## REQUEST
In the records below, rewrite the lines starting at the line containing "The GreenScore®" and ending at the line containing "Tap the chart to learn why it got a", with "chart" replaced by "graph" and nothing else changed. Give only those lines.

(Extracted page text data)
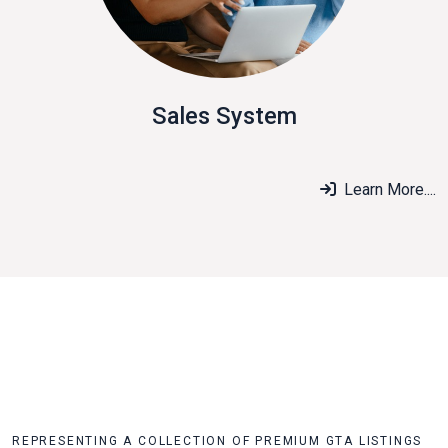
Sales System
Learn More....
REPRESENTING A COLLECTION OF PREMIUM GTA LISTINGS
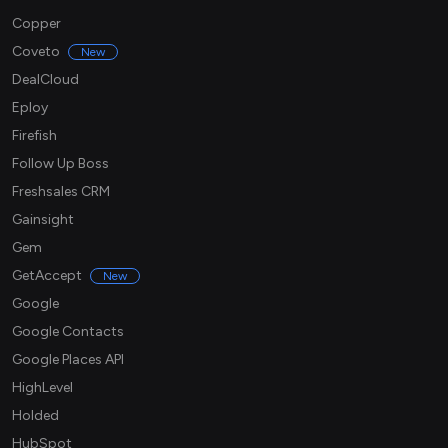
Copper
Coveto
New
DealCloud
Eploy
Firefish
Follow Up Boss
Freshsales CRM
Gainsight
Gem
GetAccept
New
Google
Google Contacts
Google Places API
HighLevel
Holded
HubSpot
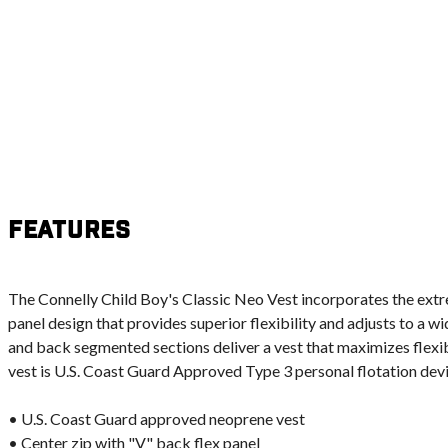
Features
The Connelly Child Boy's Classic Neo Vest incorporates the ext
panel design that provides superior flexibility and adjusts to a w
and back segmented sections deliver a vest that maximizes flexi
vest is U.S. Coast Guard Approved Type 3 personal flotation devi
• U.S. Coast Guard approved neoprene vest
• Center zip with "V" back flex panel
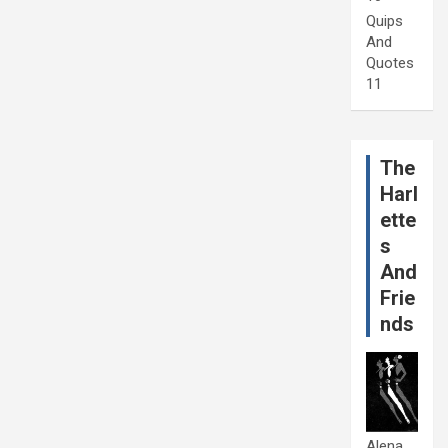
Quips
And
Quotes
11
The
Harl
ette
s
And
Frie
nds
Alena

--

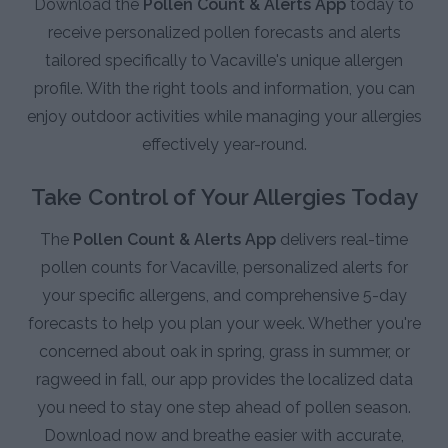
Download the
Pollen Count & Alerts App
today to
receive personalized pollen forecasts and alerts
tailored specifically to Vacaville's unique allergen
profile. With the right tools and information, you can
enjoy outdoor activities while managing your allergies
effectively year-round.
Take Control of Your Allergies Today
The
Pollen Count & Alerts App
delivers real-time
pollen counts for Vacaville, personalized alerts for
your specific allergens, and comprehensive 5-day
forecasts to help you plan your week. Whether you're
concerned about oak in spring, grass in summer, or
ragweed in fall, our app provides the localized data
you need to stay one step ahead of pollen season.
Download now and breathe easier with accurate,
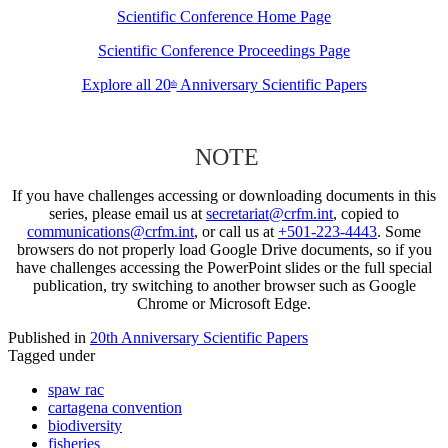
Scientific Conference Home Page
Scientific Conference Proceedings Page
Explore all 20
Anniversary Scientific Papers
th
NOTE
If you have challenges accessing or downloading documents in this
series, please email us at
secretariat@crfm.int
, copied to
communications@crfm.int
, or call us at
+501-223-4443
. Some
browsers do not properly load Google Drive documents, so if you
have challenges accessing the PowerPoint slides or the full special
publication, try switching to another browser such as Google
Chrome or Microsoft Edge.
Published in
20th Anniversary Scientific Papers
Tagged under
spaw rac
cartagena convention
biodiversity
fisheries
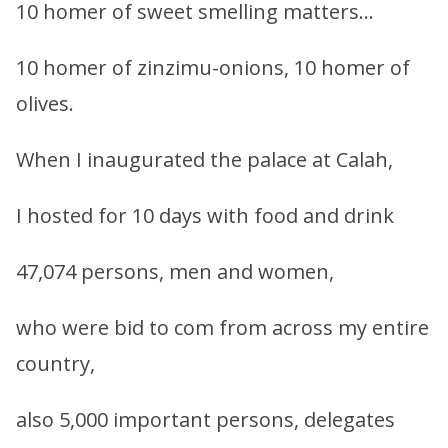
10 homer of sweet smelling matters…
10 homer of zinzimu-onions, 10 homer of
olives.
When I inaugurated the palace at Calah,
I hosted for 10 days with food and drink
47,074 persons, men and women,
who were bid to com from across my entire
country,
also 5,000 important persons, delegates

* * *

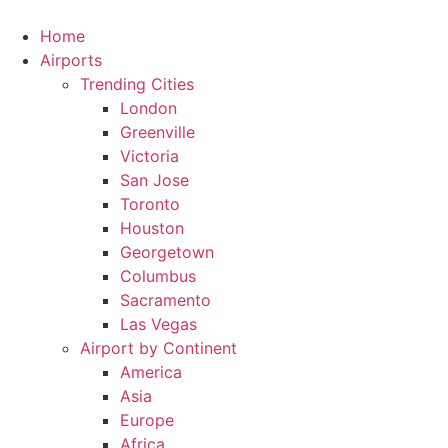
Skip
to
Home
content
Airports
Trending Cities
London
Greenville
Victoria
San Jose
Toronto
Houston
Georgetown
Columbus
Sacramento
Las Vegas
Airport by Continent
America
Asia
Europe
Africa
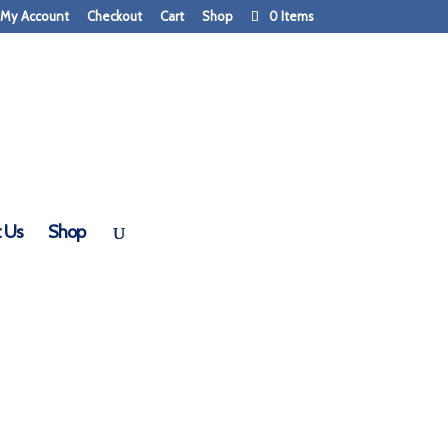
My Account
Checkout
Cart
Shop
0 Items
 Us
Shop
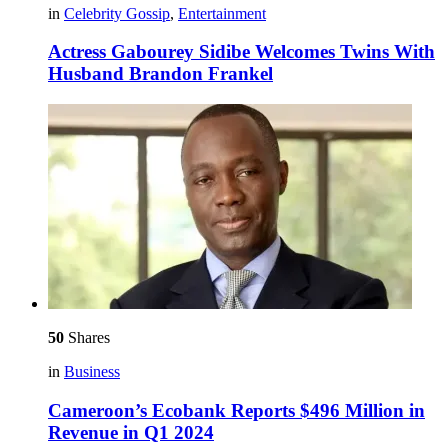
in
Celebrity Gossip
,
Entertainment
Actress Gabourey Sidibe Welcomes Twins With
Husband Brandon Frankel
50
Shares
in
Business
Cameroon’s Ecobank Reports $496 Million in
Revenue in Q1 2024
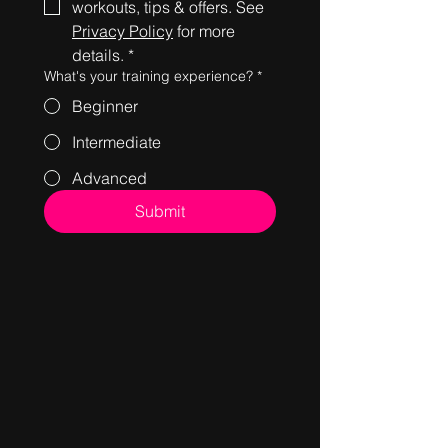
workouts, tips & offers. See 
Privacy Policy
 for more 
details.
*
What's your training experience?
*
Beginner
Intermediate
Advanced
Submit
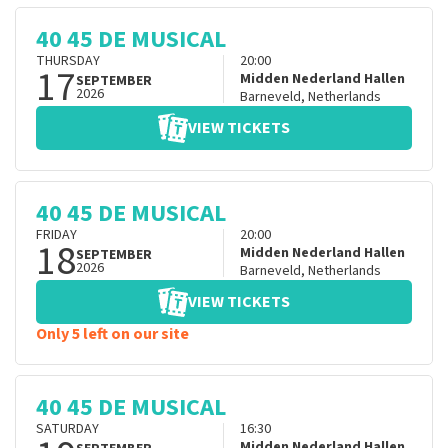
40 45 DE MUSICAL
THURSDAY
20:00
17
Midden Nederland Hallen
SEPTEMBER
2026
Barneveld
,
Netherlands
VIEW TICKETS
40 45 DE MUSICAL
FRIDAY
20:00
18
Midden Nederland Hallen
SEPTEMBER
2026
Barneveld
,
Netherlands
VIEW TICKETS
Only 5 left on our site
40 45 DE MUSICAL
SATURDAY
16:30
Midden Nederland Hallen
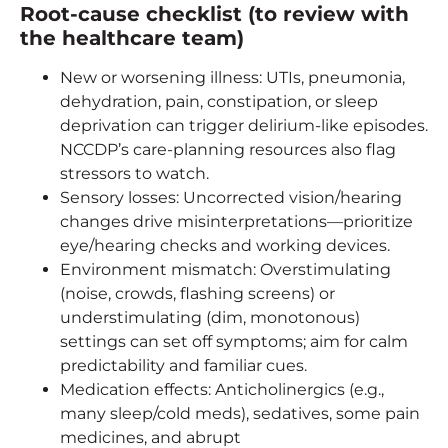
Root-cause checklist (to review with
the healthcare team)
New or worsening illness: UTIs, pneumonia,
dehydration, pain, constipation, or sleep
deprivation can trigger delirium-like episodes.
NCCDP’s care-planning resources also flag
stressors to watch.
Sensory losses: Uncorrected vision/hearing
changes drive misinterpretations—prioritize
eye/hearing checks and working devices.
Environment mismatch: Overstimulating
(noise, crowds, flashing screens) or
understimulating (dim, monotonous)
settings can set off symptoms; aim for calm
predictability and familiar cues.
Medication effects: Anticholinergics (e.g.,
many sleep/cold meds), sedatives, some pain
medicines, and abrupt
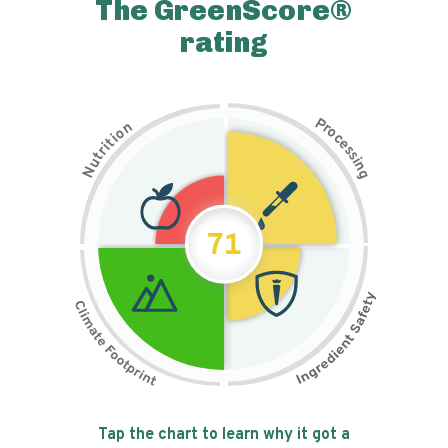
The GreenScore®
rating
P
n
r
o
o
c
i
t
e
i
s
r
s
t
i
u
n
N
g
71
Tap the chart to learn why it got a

## SOLUTION TO THIS PROBLEM
The GreenScore®
rating
P
n
r
o
o
c
i
t
e
i
s
r
s
t
i
u
n
N
g
71
Tap the graph to learn why it got a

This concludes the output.